Distributing laptops to kids around the world was supposed to be a government initiative. But Nicholas Negroponte has largely failed to sign up any foreign governments to purchase millions of One Laptop Per Child’s XO laptops.
Today the effort moved to the world of consumer sales and philanthropy, as OLPC’s Give 1, Get 1 program launched. And it appears to have launched in a big way. Wayan Vota, editor of OLPC News, pointed out that by the end of day Monday, the G1G1 website was saying there were only 12 days left in the sale.
That’s confusing because OLPC has said there will be no limit to the number of orders they take from Nov. 12 to 26; the organization originally said there would be only 25,000 laptops available for G1G1. After Wayan posted, the site reverted to the 15-day countdown, so probably the 12-day graphic was just a web designer glitch.
In any case, the laptop appears to have high geek appeal and the limited-time offer seems to be driving buying mania.
I talked to Wayan earlier today about this interesting clause in OLPC’s terms and conditions, as blogged by News.com’s Peter Glaskowsky.
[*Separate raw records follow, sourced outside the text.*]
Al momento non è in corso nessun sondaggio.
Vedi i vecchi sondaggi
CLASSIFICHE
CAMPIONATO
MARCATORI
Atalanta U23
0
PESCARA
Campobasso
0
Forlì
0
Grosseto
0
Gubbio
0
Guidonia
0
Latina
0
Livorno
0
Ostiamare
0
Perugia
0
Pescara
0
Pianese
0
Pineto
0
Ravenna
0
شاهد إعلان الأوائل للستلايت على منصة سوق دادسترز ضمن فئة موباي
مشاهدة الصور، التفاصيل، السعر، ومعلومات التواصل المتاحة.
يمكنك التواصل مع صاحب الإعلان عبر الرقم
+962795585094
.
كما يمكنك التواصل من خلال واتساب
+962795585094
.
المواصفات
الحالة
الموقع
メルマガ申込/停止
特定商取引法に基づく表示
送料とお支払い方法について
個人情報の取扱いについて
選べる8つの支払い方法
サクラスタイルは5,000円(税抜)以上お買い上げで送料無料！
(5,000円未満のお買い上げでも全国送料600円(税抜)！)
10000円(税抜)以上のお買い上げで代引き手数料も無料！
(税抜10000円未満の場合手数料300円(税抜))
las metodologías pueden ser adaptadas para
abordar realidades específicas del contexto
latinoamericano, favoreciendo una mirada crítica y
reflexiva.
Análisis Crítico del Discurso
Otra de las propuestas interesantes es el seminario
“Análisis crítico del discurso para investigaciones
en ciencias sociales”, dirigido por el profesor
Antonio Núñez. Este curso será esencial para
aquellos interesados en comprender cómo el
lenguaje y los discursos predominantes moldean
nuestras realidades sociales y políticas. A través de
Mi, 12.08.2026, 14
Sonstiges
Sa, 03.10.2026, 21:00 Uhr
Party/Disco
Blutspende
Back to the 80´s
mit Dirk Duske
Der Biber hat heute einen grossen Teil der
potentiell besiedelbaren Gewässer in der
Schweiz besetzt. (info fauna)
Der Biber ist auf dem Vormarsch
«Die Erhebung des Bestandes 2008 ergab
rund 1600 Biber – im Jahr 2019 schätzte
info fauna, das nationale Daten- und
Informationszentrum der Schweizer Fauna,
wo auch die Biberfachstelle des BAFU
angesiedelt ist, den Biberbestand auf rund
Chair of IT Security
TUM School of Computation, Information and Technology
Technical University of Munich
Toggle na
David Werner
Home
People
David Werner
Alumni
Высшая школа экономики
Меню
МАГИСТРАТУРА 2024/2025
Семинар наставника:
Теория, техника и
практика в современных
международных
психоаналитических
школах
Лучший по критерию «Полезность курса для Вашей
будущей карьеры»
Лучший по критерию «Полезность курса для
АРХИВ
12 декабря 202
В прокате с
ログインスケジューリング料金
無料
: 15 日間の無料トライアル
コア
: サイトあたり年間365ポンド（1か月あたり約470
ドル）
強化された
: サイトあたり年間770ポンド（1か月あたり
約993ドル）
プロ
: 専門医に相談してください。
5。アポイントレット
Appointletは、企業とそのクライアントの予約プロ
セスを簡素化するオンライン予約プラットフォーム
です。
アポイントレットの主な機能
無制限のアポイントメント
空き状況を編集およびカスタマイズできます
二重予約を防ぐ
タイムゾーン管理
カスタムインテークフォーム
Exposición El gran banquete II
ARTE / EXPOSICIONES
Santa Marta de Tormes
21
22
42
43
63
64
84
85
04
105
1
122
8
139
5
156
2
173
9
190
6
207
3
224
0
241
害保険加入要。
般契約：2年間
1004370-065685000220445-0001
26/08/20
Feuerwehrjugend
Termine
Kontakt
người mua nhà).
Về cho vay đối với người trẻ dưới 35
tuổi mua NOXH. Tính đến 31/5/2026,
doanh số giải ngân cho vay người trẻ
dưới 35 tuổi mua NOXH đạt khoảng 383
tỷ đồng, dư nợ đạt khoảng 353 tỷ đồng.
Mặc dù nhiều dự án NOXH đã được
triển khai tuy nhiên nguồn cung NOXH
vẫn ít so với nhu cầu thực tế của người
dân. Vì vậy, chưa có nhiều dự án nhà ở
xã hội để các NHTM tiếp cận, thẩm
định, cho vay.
9. Neither OLPC Foundation nor One Laptop per Child, Inc. has service facilities, a help desk or maintenance personnel in the United States or Canada. Although we believe you will love your XO laptop, you should understand that it is not a commercially available product and, if you want help using it, you will have to seek it from friends, family, and bloggers. One goal of the G1G1 initiative is to create an informal network of XO laptop users in the developed world, who will provide feedback about the utility of the XO laptop as an educational tool for children, participate in the worldwide effort to create open-source educational applications for the XO laptop, and serve as a resource for those in the developing world who seek to optimize the value of the XO laptop as an educational tool. A fee based tech support service will be available to all who desire it. We urge participants in the G1G1 initiative to think of themselves as members of an international educational movement rather than as "customers."
In a nutshell, Wayan thought this was pretty lame. Here’s what he told me:
"It’s an interesting way for them to keep from having to handle service requests. One page on a Wiki does not make a constructive user guide. They need to have some comprehensive support plan in place."
And to loop back to the beginning of this post, this lack of support is a key stumbling block in the country-level sales effort.
"Ministers in the developing world need this in order to be able to buy laptops. Without a maintenance plan, what are they supposed to do, tell the kids to get a screwdriver and fix it themselves? That's Humpty Dumpty on a massive scale."